Malarandras · 19/07/2023 20:36

This kind of thing is very personal. Some people will like it, others will hate it. You had no bad intent and that’s important. For some perspective from a person who would never do anything like this, in case that’s helpful, I don’t understand doing something like this but it would not upset me. I wouldn’t worry about it, I would think it will blow over.

HundredMilesAnHour · 19/07/2023 20:36

I think it was a bit thoughtless/selfish of you. I understand why you did it and why it helped you but you never stopped to consider how it might upset the family. I can't even begin to imagine how badly it might have impacted them. We all grieve differently but we try not to let our ways of grieving negatively impact others who may also be struggling.

1stTimeMama · 19/07/2023 20:38

My friend died in January, and I still send her messages. If I see or hear something that makes me think of her, I feel like we're still in touch by letting herkl know. I don't think you did anything wrong or inappropriate, I think it sounds like you had a good person in your life who meant something to you, which is nothing but a great thing.
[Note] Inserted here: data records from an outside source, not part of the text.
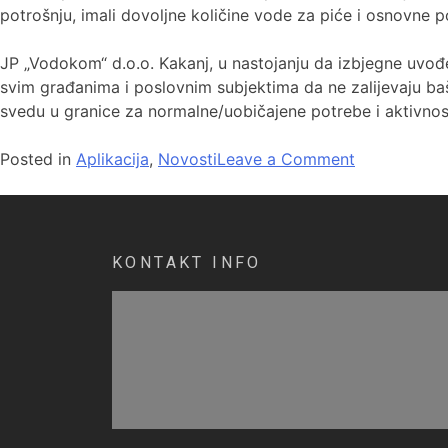
potrošnju, imali dovoljne količine vode za piće i osnovne p
JP „Vodokom“ d.o.o. Kakanj, u nastojanju da izbjegne uvođe
svim građanima i poslovnim subjektima da ne zalijevaju baš
svedu u granice za normalne/uobičajene potrebe i aktivnost
Posted in
Aplikacija
,
Novosti
Leave a Comment
KONTAKT INFO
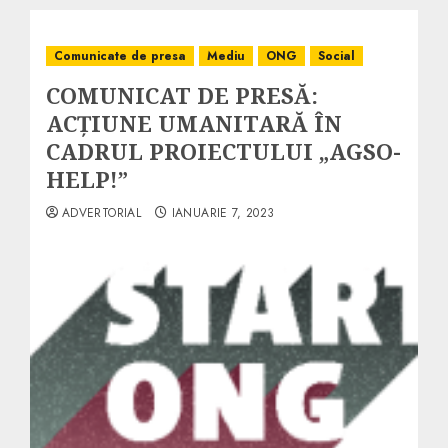
Comunicate de presa
Mediu
ONG
Social
COMUNICAT DE PRESĂ:
ACŢIUNE UMANITARĂ ÎN
CADRUL PROIECTULUI „AGSO-
HELP!”
ADVERTORIAL
IANUARIE 7, 2023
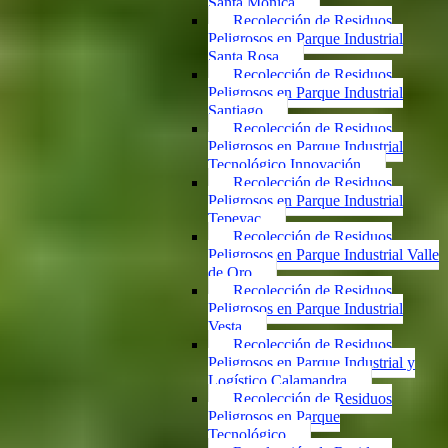
Santa Mónica
Recolección de Residuos
Peligrosos en Parque Industrial
Santa Rosa
Recolección de Residuos
Peligrosos en Parque Industrial
Santiago
Recolección de Residuos
Peligrosos en Parque Industrial
Tecnológico Innovación
Recolección de Residuos
Peligrosos en Parque Industrial
Tepeyac
Recolección de Residuos
Peligrosos en Parque Industrial Valle
de Oro
Recolección de Residuos
Peligrosos en Parque Industrial
Vesta
Recolección de Residuos
Peligrosos en Parque Industrial y
Logístico Calamandra
Recolección de Residuos
Peligrosos en Parque
Tecnológico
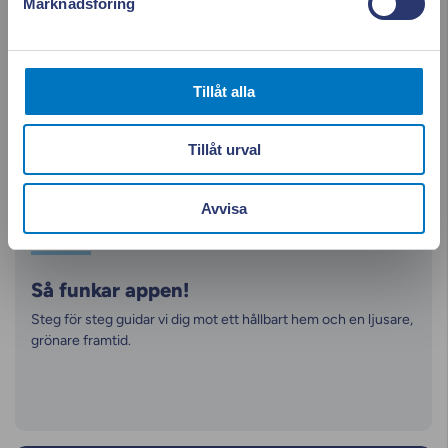
Marknadsföring
Tillåt alla
Tillåt urval
Avvisa
Så funkar appen!
Steg för steg guidar vi dig mot ett hållbart hem och en ljusare,
grönare framtid.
MaryBeardsShoes · 19/07/2023 20:39

You've done nothing wrong at all.

Guineapiggiesmalls · 19/07/2023 20:39

I think what you did was quite sweet. When my lovely dad died, a friend of his sent a message to his phone saying how glad he was to have known him and how much he’d miss him. I loved reading it, and it made me smile at a really horrible time.

allthewaytobeanotown · 19/07/2023 20:42

I can't quite follow your OP as I'm not sure if you texted the person's number or sent a message etc...

I think yanbu if it was a fb message or something as you wouldn't necessarily expect someone else to be logging on to something like that. The message was not intended for the sister so not sure why she would have been upset.

People do do weird shit with fb messages, though.

About ten years ago I got a stream of messages on fb from people saying "fly high, angel" etc. I have a relatively rare name and someone about 200 miles away who passed away from cancer had the same name as me.

Random people were messaging me thinking I was her to pass on their condolences to her on her death. Clearly none of them were her friends on fb, it was all a bit strange. I dunno.

GiraffeDoor · 19/07/2023 20:43

It's not much different from sitting at someone's grave having a bit of a chat "with" them. I can see why it might have upset them, but then again, everything's upsetting when you've lost a family member. I think it's unkind and unnecessary for anyone to tell you that you "shouldn't" have sent it.

AbsoIutelyLovely · 19/07/2023 20:44

I text my mum every day and she’s been dead for months.

I think texting a colleague is probably odd though. I wouldn’t give it too much thought. I know why you did it ❤️

SapphireEyes88 · 19/07/2023 20:47

I frequently fb message two friends who have passed away... It gives me comfort, especially as it can be difficult to talk to people in rl about them and they are buried very far from where I live so I can't visit them.
If anything is weird imo, it's the family member reading the message! I can understand keeping their phone etc but to read the message is definitely odd!